Read the product’s prospectus or terms, confirm your region is eligible, and confirm exactly what you receive before committing funds. The product name alone never answers those questions.

None of this means the products are bad. It means each route suits a different reader, which leads to the final question.

AI IPO risk graphic showing how different exposure routes carry different risks, from allocation and custody risk to leverage, liquidation, and limited shareholder rights.
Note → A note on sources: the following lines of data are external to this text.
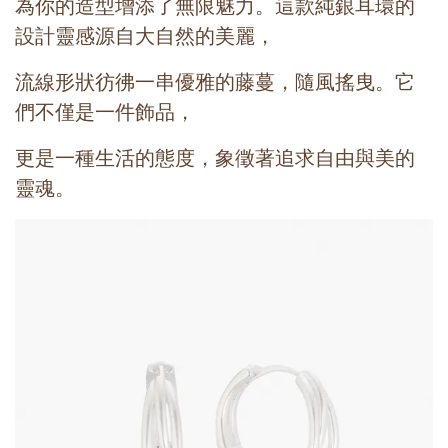
為你的造型增添了無限魅力。這款純銀耳環的
設計靈感源自大自然的美麗，
流線形狀彷彿一串優雅的藤蔓，隨風搖曳。它
們不僅是一件飾品，
更是一種生活的態度，象徵著追求自由與美的
靈魂。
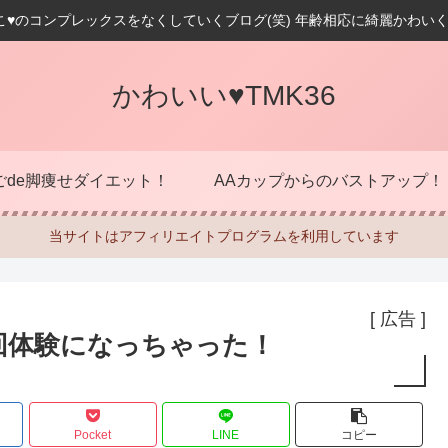
こ♥のコンプレックスをなくしていくブログ(笑) 年齢相応に綺麗かわいく
かわいい♥TMK36
ごde脚痩せダイエット！
AAカップからのバストアップ！
当サイトはアフィリエイトプログラムを利用しています
[ 広告 ]
回体験になっちゃった！
Pocket
LINE
コピー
Which AI IPOs are most noteworthy right now

SpaceX now takes center stage. Its June 12 debut is the live test of public appetite for trillion-dollar listings and the first large-scale experiment in tokenized IPO access. The first weekend of SPCXx trading should show whether 24/7 tokenized equity holds up under real volume.

Similarly, OpenAI and Anthropic form the confirmed pipeline. Confidential filings typically precede listings by several months, so the second half of 2026 is the window to watch, though neither company has committed to a date. The public versions of their S-1s, with tickers, share ranges, and audited revenue, are the next milestones.

In all likelihood, Databricks is a 2027 story at the earliest, based on its CEO’s own comments. Treat any product promising Databricks IPO access today with extra caution.

Overall, the reliable approach stays the same across all of them. Check what is filed, separate it from what is rumored, and confirm exactly what your chosen access route grants before any money moves.